Cole v. Dan Wiley

CourtDistrict Court, E.D. Missouri
DecidedSeptember 27, 2019
Docket2:16-cv-00041
StatusUnknown

This text of Cole v. Dan Wiley (Cole v. Dan Wiley) is published on Counsel Stack Legal Research, covering District Court, E.D. Missouri primary law. Counsel Stack provides free access to over 12 million legal documents including statutes, case law, regulations, and constitutions.

Bluebook
Cole v.

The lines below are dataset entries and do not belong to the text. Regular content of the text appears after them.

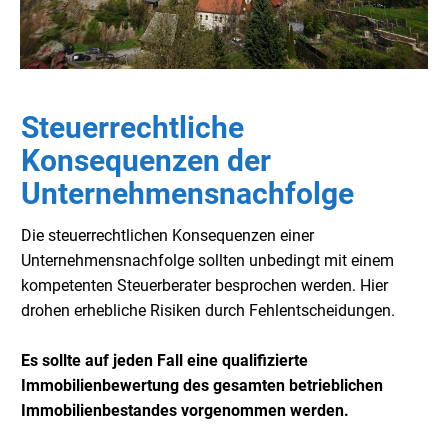
Steuerrechtliche
Konsequenzen der
Unternehmensnachfolge
Die steuerrechtlichen Konsequenzen einer
Unternehmensnachfolge sollten unbedingt mit einem
kompetenten Steuerberater besprochen werden. Hier
drohen erhebliche Risiken durch Fehlentscheidungen.
Es sollte auf jeden Fall eine qualifizierte
Immobilienbewertung des gesamten betrieblichen
Immobilienbestandes vorgenommen werden.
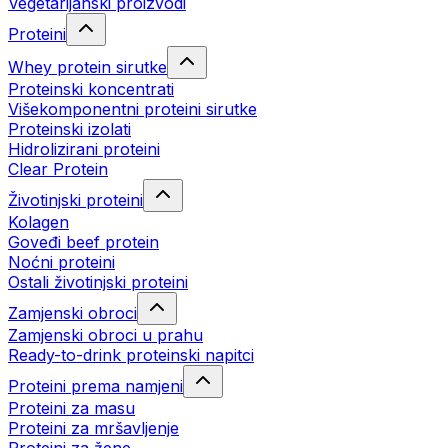
Vegetarijanski proizvodi
Proteini
Whey protein sirutke
Proteinski koncentrati
Višekomponentni proteini sirutke
Proteinski izolati
Hidrolizirani proteini
Clear Protein
Životinjski proteini
Kolagen
Goveđi beef protein
Noćni proteini
Ostali životinjski proteini
Zamjenski obroci
Zamjenski obroci u prahu
Ready-to-drink proteinski napitci
Proteini prema namjeni
Proteini za masu
Proteini za mršavljenje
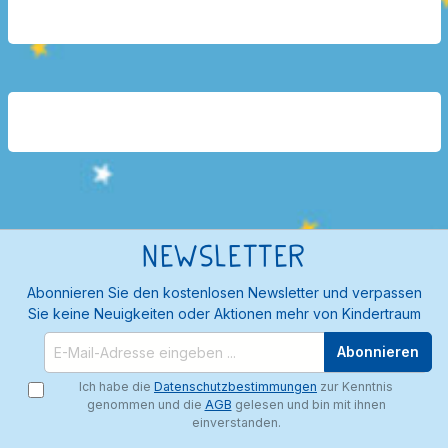
Newsletter
Abonnieren Sie den kostenlosen Newsletter und verpassen
Sie keine Neuigkeiten oder Aktionen mehr von Kindertraum
Abonnieren
Ich habe die
Datenschutzbestimmungen
zur Kenntnis
genommen und die
AGB
gelesen und bin mit ihnen
einverstanden.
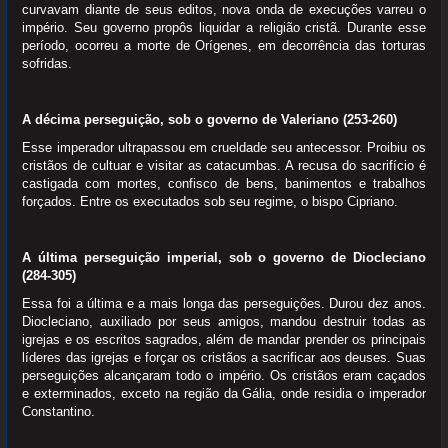
curvavam diante de seus editos, nova onda de execuções varreu o
império. Seu governo propôs liquidar a religião cristã. Durante esse
período, ocorreu a morte de Orígenes, em decorrência das torturas
sofridas.
A décima perseguição, sob o governo de Valeriano (253-260)
Esse imperador ultrapassou em crueldade seu antecessor. Proibiu os
cristãos de cultuar e visitar as catacumbas. A recusa do sacrifício é
castigada com mortes, confisco de bens, banimentos e trabalhos
forçados. Entre os executados sob seu regime, o bispo Cipriano.
A última perseguição imperial, sob o governo de Diocleciano
(284-305)
Essa foi a última e a mais longa das perseguições. Durou dez anos.
Diocleciano, auxiliado por seus amigos, mandou destruir todas as
igrejas e os escritos sagrados, além de mandar prender os principais
líderes das igrejas e forçar os cristãos a sacrificar aos deuses. Suas
perseguições alcançaram todo o império. Os cristãos eram caçados
e exterminados, exceto na região da Gália, onde residia o imperador
Constantino.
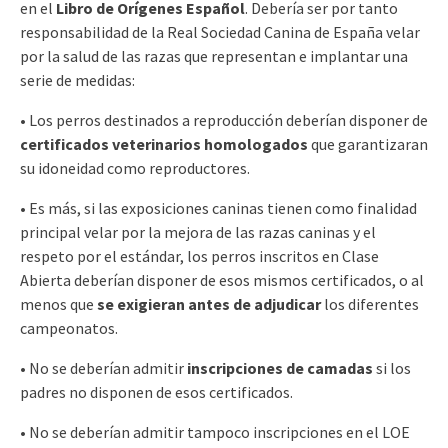
en el
Libro de Orígenes Español
. Debería ser por tanto
responsabilidad de la Real Sociedad Canina de España velar
por la salud de las razas que representan e implantar una
serie de medidas:
• Los perros destinados a reproducción deberían disponer de
certificados veterinarios homologados
que garantizaran
su idoneidad como reproductores.
• Es más, si las exposiciones caninas tienen como finalidad
principal velar por la mejora de las razas caninas y el
respeto por el estándar, los perros inscritos en Clase
Abierta deberían disponer de esos mismos certificados, o al
menos que
se exigieran antes de adjudicar
los diferentes
campeonatos.
• No se deberían admitir
inscripciones de camadas
si los
padres no disponen de esos certificados.
• No se deberían admitir tampoco inscripciones en el LOE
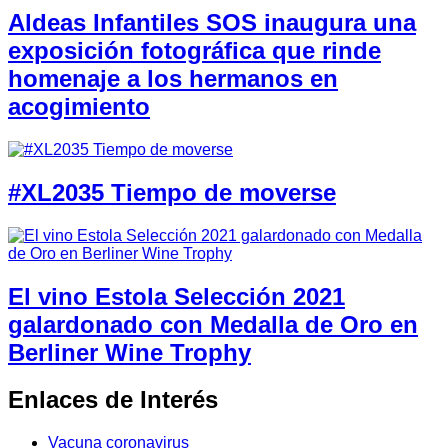
Aldeas Infantiles SOS inaugura una
exposición fotográfica que rinde
homenaje a los hermanos en
acogimiento
#XL2035 Tiempo de moverse
El vino Estola Selección 2021
galardonado con Medalla de Oro en
Berliner Wine Trophy
Enlaces de Interés
Vacuna coronavirus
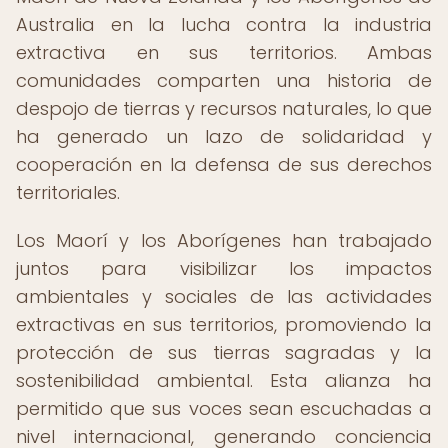
Australia en la lucha contra la industria
extractiva en sus territorios. Ambas
comunidades comparten una historia de
despojo de tierras y recursos naturales, lo que
ha generado un lazo de solidaridad y
cooperación en la defensa de sus derechos
territoriales.
Los Maorí y los Aborígenes han trabajado
juntos para visibilizar los impactos
ambientales y sociales de las actividades
extractivas en sus territorios, promoviendo la
protección de sus tierras sagradas y la
sostenibilidad ambiental. Esta alianza ha
permitido que sus voces sean escuchadas a
nivel internacional, generando conciencia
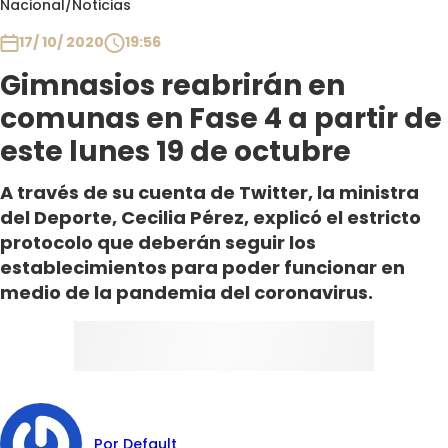
Nacional
/
Noticias
Club De La Comedia
Contigo en Directo
17/ 10/ 2020
19:56
Plan Perfecto
Gimnasios reabrirán en
El Tiempo
comunas en Fase 4 a partir de
Sabingo
este lunes 19 de octubre
Todos Los Programas
A través de su cuenta de Twitter, la ministra
del Deporte, Cecilia Pérez, explicó el estricto
protocolo que deberán seguir los
establecimientos para poder funcionar en
medio de la pandemia del coronavirus.
Por Default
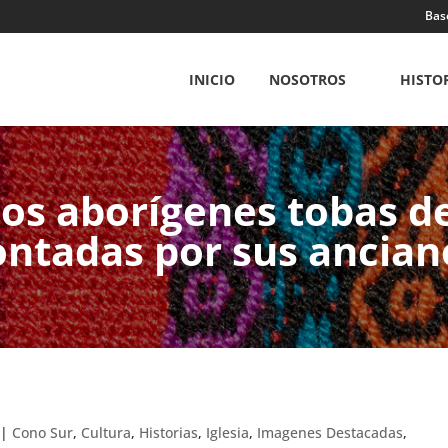
Bas
INICIO
NOSOTROS
HISTO
 los aborígenes tobas d
ontadas por sus ancian
|
Cono Sur
,
Cultura
,
Historias
,
Iglesia
,
Imagenes Destacadas
,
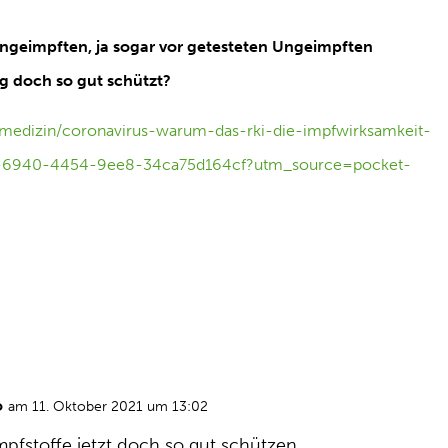
geimpften, ja sogar vor getesteten Ungeimpften
g doch so gut schützt?
t/medizin/coronavirus-warum-das-rki-die-impfwirksamkeit-
8b-6940-4454-9ee8-34ca75d164cf?utm_source=pocket-
o
am 11. Oktober 2021 um 13:02
mpfstoffe jetzt doch so gut schützen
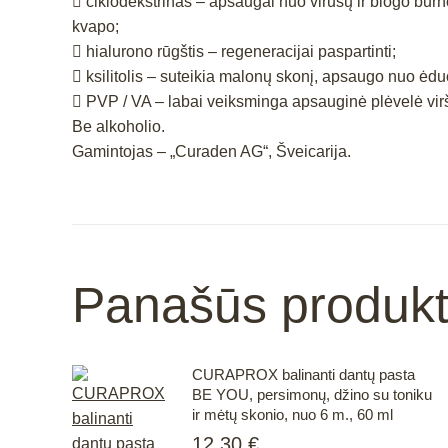
 ciklodekstrinas – apsaugai nuo virusų ir blogo bur
kvapo;
 hialurono rūgštis – regeneracijai paspartinti;
 ksilitolis – suteikia malonų skonį, apsaugo nuo ėduo
 PVP / VA – labai veiksminga apsauginė plėvelė virš
Be alkoholio.
Gamintojas – „Curaden AG“, Šveicarija.
Panašūs produkt
CURAPROX balinanti dantų pasta
BE YOU, persimonų, džino su toniku
ir mėtų skonio, nuo 6 m., 60 ml
12.30
€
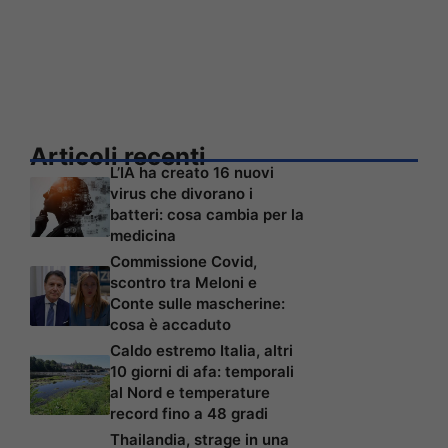
Articoli recenti
L’IA ha creato 16 nuovi
virus che divorano i
batteri: cosa cambia per la
medicina
Commissione Covid,
scontro tra Meloni e
Conte sulle mascherine:
cosa è accaduto
Caldo estremo Italia, altri
10 giorni di afa: temporali
al Nord e temperature
record fino a 48 gradi
Thailandia, strage in una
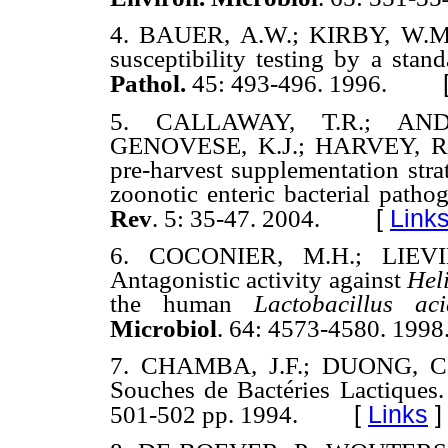
4. BAUER, A.W.; KIRBY, W.M.;
susceptibility testing by a sta
Pathol.
45: 493-496. 1996.
5. CALLAWAY, T.R.; AND
GENOVESE, K.J.; HARVEY, R.B
pre-harvest supplementation stra
zoonotic enteric bacterial patho
[
Link
Rev
. 5: 35-47. 2004.
6. COCONIER, M.H.; LIEVI
Antagonistic activity against
Hel
the human
Lactobacillus aci
Microbiol
. 64: 4573-4580. 1998
7. CHAMBA, J.F.; DUONG, C.;
Souches de Bactéries Lactiques
[
Links
]
501-502 pp. 1994.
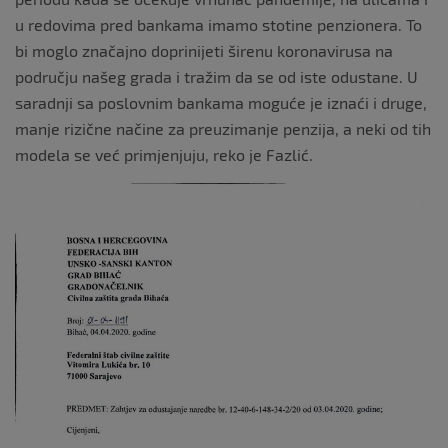
u redovima pred bankama imamo stotine penzionera. To
bi moglo značajno doprinijeti širenu koronavirusa na
području našeg grada i tražim da se od iste odustane. U
saradnji sa poslovnim bankama moguće je iznaći i druge,
manje rizične načine za preuzimanje penzija, a neki od tih
modela se već primjenjuju, reko je Fazlić.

Dan Wiley, (E.D. Mo. 2019).

Opinion

UNITED STATES DISTRICT COURT EASTERN DISTRICT OF MISSOURI NORTHERN DIVISION

LANCE ADRIAN COLE ) ) Plaintiff, ) ) v. ) No. 2:16 CV 41 DDN ) DAN WILEY, et al., ) ) Defendants. )

MEMORANDUM OPINION This action is before the Court on the motion of defendants Dan Wiley and William Jones for summary judgment. (Doc. 94). The Court heard oral argument on the motions. All parties have consented to the exercise of plenary authority by the undersigned United States Magistrate Judge under 28 U.S.C. § 636(c). For the reasons set forth below, the Court grants the motions for summary judgment.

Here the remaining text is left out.